5. If a multi reader multi case (MRMC) comparative effectiveness study was done, If so, what was the effect size of how much human readers improve with AI vs without AI assistance

• Not done/Not mentioned. This device is a PACS, not an AI/CADe device designed to assist human readers directly in diagnosis to improve their performance. Therefore, an MRMC study comparing human reader performance with and without AI assistance is not described or relevant for this submission type.
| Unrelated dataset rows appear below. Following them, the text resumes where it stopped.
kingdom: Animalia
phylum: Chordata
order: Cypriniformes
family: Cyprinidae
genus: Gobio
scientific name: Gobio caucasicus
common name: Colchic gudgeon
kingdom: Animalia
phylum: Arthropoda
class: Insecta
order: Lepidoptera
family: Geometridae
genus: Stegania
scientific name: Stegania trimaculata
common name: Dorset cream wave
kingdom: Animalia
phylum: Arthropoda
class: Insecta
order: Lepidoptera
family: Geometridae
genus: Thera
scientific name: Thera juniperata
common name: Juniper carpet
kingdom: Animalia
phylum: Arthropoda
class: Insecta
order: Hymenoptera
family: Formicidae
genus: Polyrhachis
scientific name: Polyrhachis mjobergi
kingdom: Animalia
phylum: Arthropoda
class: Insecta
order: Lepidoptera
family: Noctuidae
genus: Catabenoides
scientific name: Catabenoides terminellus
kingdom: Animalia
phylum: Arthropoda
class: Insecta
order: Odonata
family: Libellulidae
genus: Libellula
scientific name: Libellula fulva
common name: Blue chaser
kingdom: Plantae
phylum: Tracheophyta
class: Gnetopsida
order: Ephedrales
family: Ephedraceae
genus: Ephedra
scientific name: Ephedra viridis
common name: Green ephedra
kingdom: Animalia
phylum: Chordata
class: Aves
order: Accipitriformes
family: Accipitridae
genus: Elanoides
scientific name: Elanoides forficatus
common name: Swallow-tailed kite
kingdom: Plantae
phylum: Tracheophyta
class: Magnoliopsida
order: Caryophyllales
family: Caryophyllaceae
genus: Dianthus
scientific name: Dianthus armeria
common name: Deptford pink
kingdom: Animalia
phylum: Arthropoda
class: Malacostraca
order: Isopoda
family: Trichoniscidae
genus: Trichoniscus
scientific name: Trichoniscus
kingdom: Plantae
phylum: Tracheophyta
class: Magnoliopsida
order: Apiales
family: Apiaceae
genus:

6. If a standalone (i.e. algorithm only without human-in-the-loop performance) was done

• Not applicable/Not mentioned. The Synapse PACS is a system for image management and display, not a standalone diagnostic algorithm.

7. The type of ground truth used (expert consensus, pathology, outcomes data, etc)

• Not mentioned.

8. The sample size for the training set

• Not applicable/Not mentioned. This is a PACS system, not a machine learning algorithm that requires a "training set" in the conventional sense. Its "training" would be its software development and testing, compliant with IEC 62304.

9. How the ground truth for the training set was established

• Not applicable/Not mentioned. See point 8.